■ **Source information**:
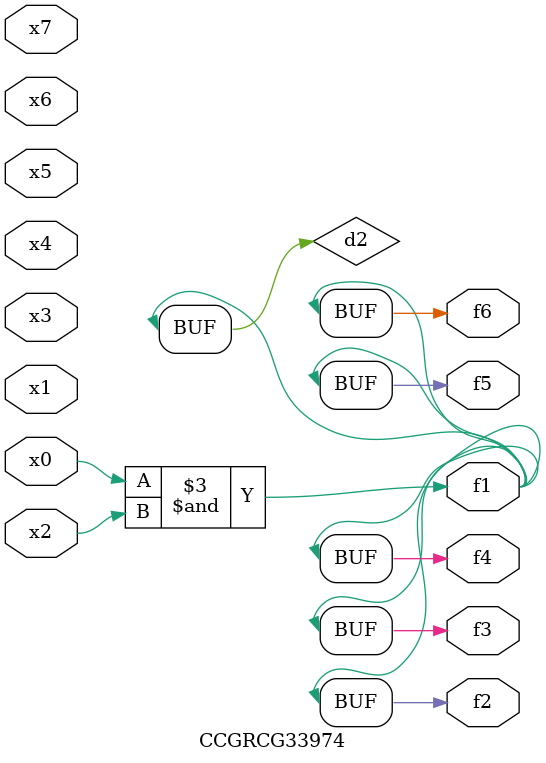
<source format=v>
module CCGRCG33974(
	input x0, x1, x2, x3, x4, x5, x6, x7,
	output f1, f2, f3, f4, f5, f6
);

	wire d1, d2;

	nor (d1, x3, x6);
	and (d2, x0, x2);
	assign f1 = d2;
	assign f2 = d2;
	assign f3 = d2;
	assign f4 = d2;
	assign f5 = d2;
	assign f6 = d2;
endmodule

</source>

■ **Exercise brief**:
Set down each line from the line containing "assign f4 = d2;" through the final line of the data, exactly and with nothing added.

■ **Written solution**:
	assign f4 = d2;
	assign f5 = d2;
	assign f6 = d2;
endmodule

</source>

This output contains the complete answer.